José António Cunha considera que “o cinema falha na oferta há muitos anos e o retorno do Cineclube coincidiu com estas novas iniciativas.” A partir deste momento, sentiu-se que há uma maior oferta de cinema na cidade. “É uma oferta muito diversificada na medida em que o Cineclube do Porto tem uma oferta muito própria e não existe na cidade nada similar, tirando o Teatro do Campo Alegre. De resto, há outro tipo de actividade que tem mérito e público, que são pequenos grupos em pequenos auditórios que têm programação de cinema.”

O Cineclube tem uma pretensão e aos poucos vai construindo uma lógica de programação diversificada. Vão-se centrando numa programação em torno do cinema mais clássico no Passos Manuel, do novíssimo cinema no Breyner 85 e dos documentários com consciência do espaço em que se inserem no Museu Soares dos Reis.

Em Dezembro, será lançada uma novidade: a primeira escola do Cineclube, com cursos orientados para um público universitário e posterior, e com oficinas técnicas. Desta forma, alargarão a programação complementando-a com formação. Têm, também, vindo a fazer formação para público infanto-juvenil.

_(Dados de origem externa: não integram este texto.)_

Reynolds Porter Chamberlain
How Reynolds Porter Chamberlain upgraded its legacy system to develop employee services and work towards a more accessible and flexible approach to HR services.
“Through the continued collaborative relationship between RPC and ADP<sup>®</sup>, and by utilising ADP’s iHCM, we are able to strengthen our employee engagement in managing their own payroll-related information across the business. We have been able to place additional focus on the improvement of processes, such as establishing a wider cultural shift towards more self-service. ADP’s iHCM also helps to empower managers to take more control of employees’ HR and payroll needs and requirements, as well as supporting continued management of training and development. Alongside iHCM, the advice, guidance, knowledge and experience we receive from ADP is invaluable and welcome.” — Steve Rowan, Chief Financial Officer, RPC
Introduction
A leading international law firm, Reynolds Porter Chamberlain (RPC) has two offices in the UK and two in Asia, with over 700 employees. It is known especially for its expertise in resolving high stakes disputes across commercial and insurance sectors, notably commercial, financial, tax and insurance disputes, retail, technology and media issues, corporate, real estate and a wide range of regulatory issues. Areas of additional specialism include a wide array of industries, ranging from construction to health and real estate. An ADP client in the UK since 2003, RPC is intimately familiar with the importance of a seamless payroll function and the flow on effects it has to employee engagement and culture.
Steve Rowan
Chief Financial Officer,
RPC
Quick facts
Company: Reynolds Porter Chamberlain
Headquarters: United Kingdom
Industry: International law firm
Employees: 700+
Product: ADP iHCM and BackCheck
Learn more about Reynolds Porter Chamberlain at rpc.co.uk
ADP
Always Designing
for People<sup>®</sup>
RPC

Em breve, irá realizar-se o Clube 8mm que é a vertente júnior do Cineclube. “Já fizemos oficinas experimentais, encontros e discussões de objectivos para depois arrancar o 8mm.”

O 8mm vê-se que é a menina dos olhos para o Cineclube: “o 8mm orienta o seu trabalho para pessoas com menos de 20 anos e para público da mesma idade. É uma escola prática que permite que os jovens de hoje consigam criar ferramentas para que no futuro consigam apresentar o seu trabalho e formar pessoas. Temos boas expectativas.”

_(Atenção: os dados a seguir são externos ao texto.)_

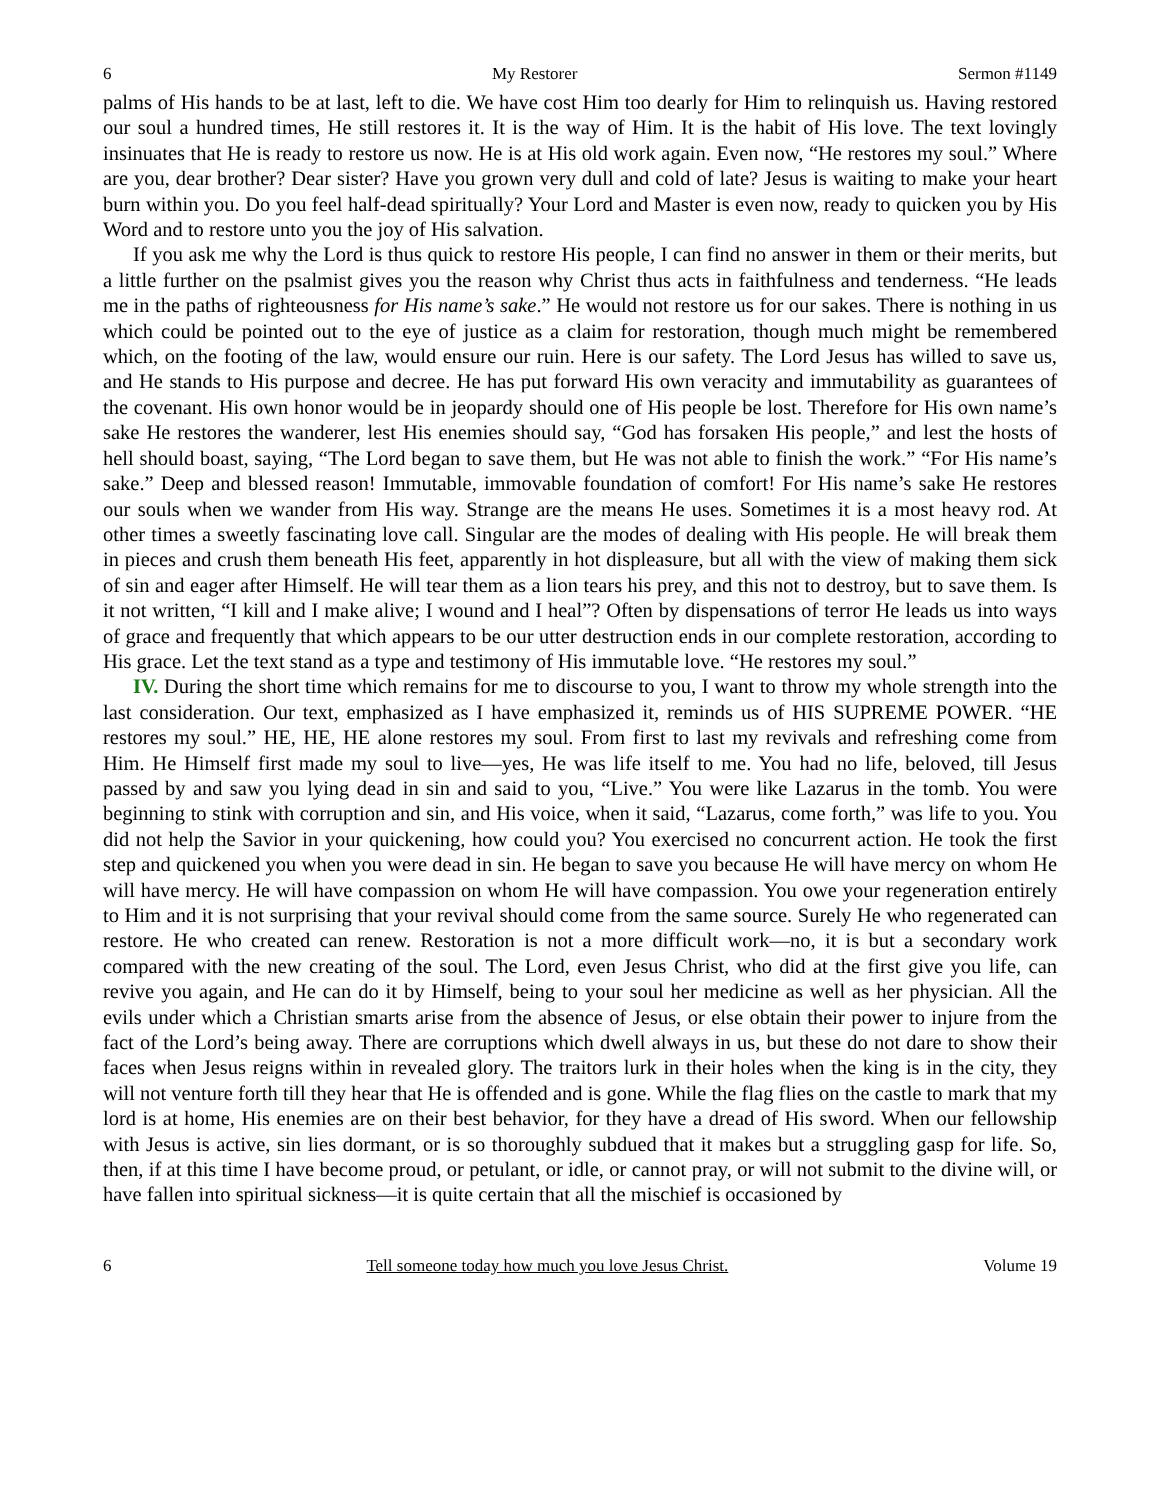6 My Restorer Sermon #1149
palms of His hands to be at last, left to die. We have cost Him too dearly for Him to relinquish us. Having restored our soul a hundred times, He still restores it. It is the way of Him. It is the habit of His love. The text lovingly insinuates that He is ready to restore us now. He is at His old work again. Even now, “He restores my soul.” Where are you, dear brother? Dear sister? Have you grown very dull and cold of late? Jesus is waiting to make your heart burn within you. Do you feel half-dead spiritually? Your Lord and Master is even now, ready to quicken you by His Word and to restore unto you the joy of His salvation.
If you ask me why the Lord is thus quick to restore His people, I can find no answer in them or their merits, but a little further on the psalmist gives you the reason why Christ thus acts in faithfulness and tenderness. “He leads me in the paths of righteousness for His name’s sake.” He would not restore us for our sakes. There is nothing in us which could be pointed out to the eye of justice as a claim for restoration, though much might be remembered which, on the footing of the law, would ensure our ruin. Here is our safety. The Lord Jesus has willed to save us, and He stands to His purpose and decree. He has put forward His own veracity and immutability as guarantees of the covenant. His own honor would be in jeopardy should one of His people be lost. Therefore for His own name’s sake He restores the wanderer, lest His enemies should say, “God has forsaken His people,” and lest the hosts of hell should boast, saying, “The Lord began to save them, but He was not able to finish the work.” “For His name’s sake.” Deep and blessed reason! Immutable, immovable foundation of comfort! For His name’s sake He restores our souls when we wander from His way. Strange are the means He uses. Sometimes it is a most heavy rod. At other times a sweetly fascinating love call. Singular are the modes of dealing with His people. He will break them in pieces and crush them beneath His feet, apparently in hot displeasure, but all with the view of making them sick of sin and eager after Himself. He will tear them as a lion tears his prey, and this not to destroy, but to save them. Is it not written, “I kill and I make alive; I wound and I heal”? Often by dispensations of terror He leads us into ways of grace and frequently that which appears to be our utter destruction ends in our complete restoration, according to His grace. Let the text stand as a type and testimony of His immutable love. “He restores my soul.”
IV. During the short time which remains for me to discourse to you, I want to throw my whole strength into the last consideration. Our text, emphasized as I have emphasized it, reminds us of HIS SUPREME POWER. “HE restores my soul.” HE, HE, HE alone restores my soul. From first to last my revivals and refreshing come from Him. He Himself first made my soul to live—yes, He was life itself to me. You had no life, beloved, till Jesus passed by and saw you lying dead in sin and said to you, “Live.” You were like Lazarus in the tomb. You were beginning to stink with corruption and sin, and His voice, when it said, “Lazarus, come forth,” was life to you. You did not help the Savior in your quickening, how could you? You exercised no concurrent action. He took the first step and quickened you when you were dead in sin. He began to save you because He will have mercy on whom He will have mercy. He will have compassion on whom He will have compassion. You owe your regeneration entirely to Him and it is not surprising that your revival should come from the same source. Surely He who regenerated can restore. He who created can renew. Restoration is not a more difficult work—no, it is but a secondary work compared with the new creating of the soul. The Lord, even Jesus Christ, who did at the first give you life, can revive you again, and He can do it by Himself, being to your soul her medicine as well as her physician. All the evils under which a Christian smarts arise from the absence of Jesus, or else obtain their power to injure from the fact of the Lord’s being away. There are corruptions which dwell always in us, but these do not dare to show their faces when Jesus reigns within in revealed glory. The traitors lurk in their holes when the king is in the city, they will not venture forth till they hear that He is offended and is gone. While the flag flies on the castle to mark that my lord is at home, His enemies are on their best behavior, for they have a dread of His sword. When our fellowship with Jesus is active, sin lies dormant, or is so thoroughly subdued that it makes but a struggling gasp for life. So, then, if at this time I have become proud, or petulant, or idle, or cannot pray, or will not submit to the divine will, or have fallen into spiritual sickness—it is quite certain that all the mischief is occasioned by
6 Tell someone today how much you love Jesus Christ. Volume 19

Não resistimos a perguntar sobre o projecto da Cinemateca do Porto, o que resultou em alguns risos que se foram tornando em palavras mais sérias. Segundo José António Cunha, “nunca houve projecto, só uma ideia. O Cineclube foi parceiro quando tudo era só uma ideia. Num concurso que a Cinemateca fez já estava prevista a nossa parceria, que passava pela programação mas também pela implementação na Casa do Cinema de uma extensão do Museu do Cinema, onde seria garantido o espólio do Cineclube. O que acontece agora é que o Cineclube tem uma óptima relação com a Cinemateca, mas a tutela é que manda. Pode não ser para já, mas o nosso acervo está a ser transferido para o Museu Soares dos Reis e vamos disponibilizar ao público.”

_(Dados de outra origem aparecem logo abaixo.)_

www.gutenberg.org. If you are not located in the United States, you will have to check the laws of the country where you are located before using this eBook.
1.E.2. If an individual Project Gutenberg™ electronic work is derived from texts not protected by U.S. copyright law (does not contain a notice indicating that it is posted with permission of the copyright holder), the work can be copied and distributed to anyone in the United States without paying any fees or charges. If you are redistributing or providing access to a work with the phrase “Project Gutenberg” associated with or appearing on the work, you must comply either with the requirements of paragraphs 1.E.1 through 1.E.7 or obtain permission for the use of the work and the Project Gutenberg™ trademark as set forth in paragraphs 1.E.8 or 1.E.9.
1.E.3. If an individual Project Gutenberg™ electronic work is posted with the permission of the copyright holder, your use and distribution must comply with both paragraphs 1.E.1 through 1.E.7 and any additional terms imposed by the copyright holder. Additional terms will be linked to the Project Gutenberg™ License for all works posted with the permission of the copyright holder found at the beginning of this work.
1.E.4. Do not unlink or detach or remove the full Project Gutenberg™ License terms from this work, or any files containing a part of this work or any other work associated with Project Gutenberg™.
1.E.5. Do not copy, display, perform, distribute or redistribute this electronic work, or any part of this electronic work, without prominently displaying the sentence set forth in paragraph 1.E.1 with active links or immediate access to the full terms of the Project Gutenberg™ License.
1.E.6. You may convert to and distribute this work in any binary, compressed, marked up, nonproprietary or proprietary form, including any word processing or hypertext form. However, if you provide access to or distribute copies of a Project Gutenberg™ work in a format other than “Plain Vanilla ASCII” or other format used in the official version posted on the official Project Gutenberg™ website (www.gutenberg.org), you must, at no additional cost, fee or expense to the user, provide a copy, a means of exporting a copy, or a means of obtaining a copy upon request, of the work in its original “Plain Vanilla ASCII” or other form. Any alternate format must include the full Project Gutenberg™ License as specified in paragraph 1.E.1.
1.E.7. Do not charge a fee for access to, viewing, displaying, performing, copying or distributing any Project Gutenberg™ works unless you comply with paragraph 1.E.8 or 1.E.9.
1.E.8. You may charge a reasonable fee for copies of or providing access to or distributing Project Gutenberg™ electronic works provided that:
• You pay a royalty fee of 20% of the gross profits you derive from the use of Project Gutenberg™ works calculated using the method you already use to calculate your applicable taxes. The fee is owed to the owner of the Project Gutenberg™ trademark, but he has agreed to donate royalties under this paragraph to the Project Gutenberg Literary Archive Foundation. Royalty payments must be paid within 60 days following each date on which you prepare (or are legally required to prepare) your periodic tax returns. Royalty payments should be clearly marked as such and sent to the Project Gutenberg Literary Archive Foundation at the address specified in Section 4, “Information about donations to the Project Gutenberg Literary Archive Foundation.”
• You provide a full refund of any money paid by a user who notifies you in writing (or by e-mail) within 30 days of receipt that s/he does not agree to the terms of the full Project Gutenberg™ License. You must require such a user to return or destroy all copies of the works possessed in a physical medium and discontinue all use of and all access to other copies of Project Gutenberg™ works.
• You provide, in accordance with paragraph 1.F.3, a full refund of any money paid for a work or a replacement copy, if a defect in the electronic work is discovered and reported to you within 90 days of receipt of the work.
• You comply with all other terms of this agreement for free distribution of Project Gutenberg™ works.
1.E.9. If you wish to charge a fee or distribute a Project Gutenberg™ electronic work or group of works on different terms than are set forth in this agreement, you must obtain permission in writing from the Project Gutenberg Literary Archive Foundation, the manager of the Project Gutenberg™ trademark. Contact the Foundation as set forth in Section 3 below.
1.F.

Sabemos que a falta de verbas e os poucos sócios traçam um caminho desafiante para a Direcção do Cineclube do Porto que promete não deixar morrer a tradição e herança histórica. Por isso, o trabalho voluntário é uma tradição. Embora existam duas pessoas remuneradas “Ana Carneiro na produção executiva e Vasco Costa no apoio técnico – para garantir um trabalho mais sério e contínuo”, as verbas têm de ser encontradas.

Sem apoios financeiros da Câmara Municipal do Porto, “apenas logísticos e pouco consistentes e declarados”, o Cineclube conta com apoios de várias organizações. No apoio financeiro conta com o Instituto do Cinema e do Audiovisual (ICA) e da Direcção Regional de Cultura do Norte. Outras parcerias são feitas com o Museu Soares dos Reis, Passos Manuel, Breyner 85, APEL na Feira do Livro e Casa da Animação.

Quanto aos mecenas, José António Cunha diz que tem “boas perspectivas. Temos procurado apoio, somos bem recebidos, mas temos consciência de que temos um longo caminho pela frente.”

O Cineclube do Porto está vivo e recomenda-se. Numa sala de cinema histórica, na relva de um bar ou num museu.